Standing there, on the plinth of the Founder's statue, where Keithley and his peers would soon be making their bow, he gripped the clipboard tighter than necessary, aware of an underswell of emotion and hoping it passed unnoticed by the very few senior boys who would recall Algy Herries standing here, on the first evening of every new term. It was a memorable moment, one to be put under glass, alongside many others – the Kassava brothers, huddled under that dormer window three storeys up; the first overtures of peace between Carter and himself, in the library passage; Algy's white head emerging from the window under the arcade, to demand, of little Daffy Jones, who had won the house match that first spring afternoon, when Ludendorff was still attacking on the Western Front. These memories and many, many others, standing like pennants on a hard-fought battlefield and somehow adjusting to the rhythm of the roll-call, so that he seemed to be checking not merely on the present but also the past.
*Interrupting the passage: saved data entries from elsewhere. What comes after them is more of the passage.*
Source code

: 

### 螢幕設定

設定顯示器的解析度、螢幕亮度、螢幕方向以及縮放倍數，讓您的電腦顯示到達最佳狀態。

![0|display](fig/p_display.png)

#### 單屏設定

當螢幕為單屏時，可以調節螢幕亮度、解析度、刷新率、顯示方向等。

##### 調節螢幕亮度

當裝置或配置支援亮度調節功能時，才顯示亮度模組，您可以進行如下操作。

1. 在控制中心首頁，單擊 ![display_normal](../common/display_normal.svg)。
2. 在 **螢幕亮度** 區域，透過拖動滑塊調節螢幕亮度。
It made him feel much older than thirty-five.

Part Seven

ISLAND IN A TORRENT

One

1

D
AVID POWLETT-JONES HAD ALWAYS THOUGHT OF HIMSELF as a political animal, and perhaps he was, up to the moment Sir Rufus Creighton offered him the acting headship. After that a streak of parochialism, that had been broadening within him ever since he had been absorbed into Bamfylde, began to spread until the men he had once jested about, stick-in-the-muds like Judy Cordwainer and Rapper Gibbs, became in a sense his prototypes. The overall effect upon him was curious. His personality both narrowed and deepened.

He did not see himself as inward-looking but was honest enough, in reflective moments beside Algy's thinking post, or sitting within earshot of the muted clamour of the quad, to acknowledge a definite shift in the centre of gravity. What happened here under his nose began to assume an importance that someone in close touch with the world outside would have mistaken for extreme insularity.

For a time he resisted it, telling himself that Bamfylde was not really the crossroads of human affairs, that casting round for some means to alleviate little Keithley's homesickness ought not to take precedence over, say, the state of the economy, or the Japanese invasion of Manchuria, but in the end, after a term or two, he had to admit that it did, and soon abandoned any attempt to keep abreast of national and international affairs. Running Bamfylde was a fulltime job, even when the parent ship of state was on course. When it looked like foundering, as lately, it was comforting to address himself to the problems at hand and turn his back on the world beyond school bounds.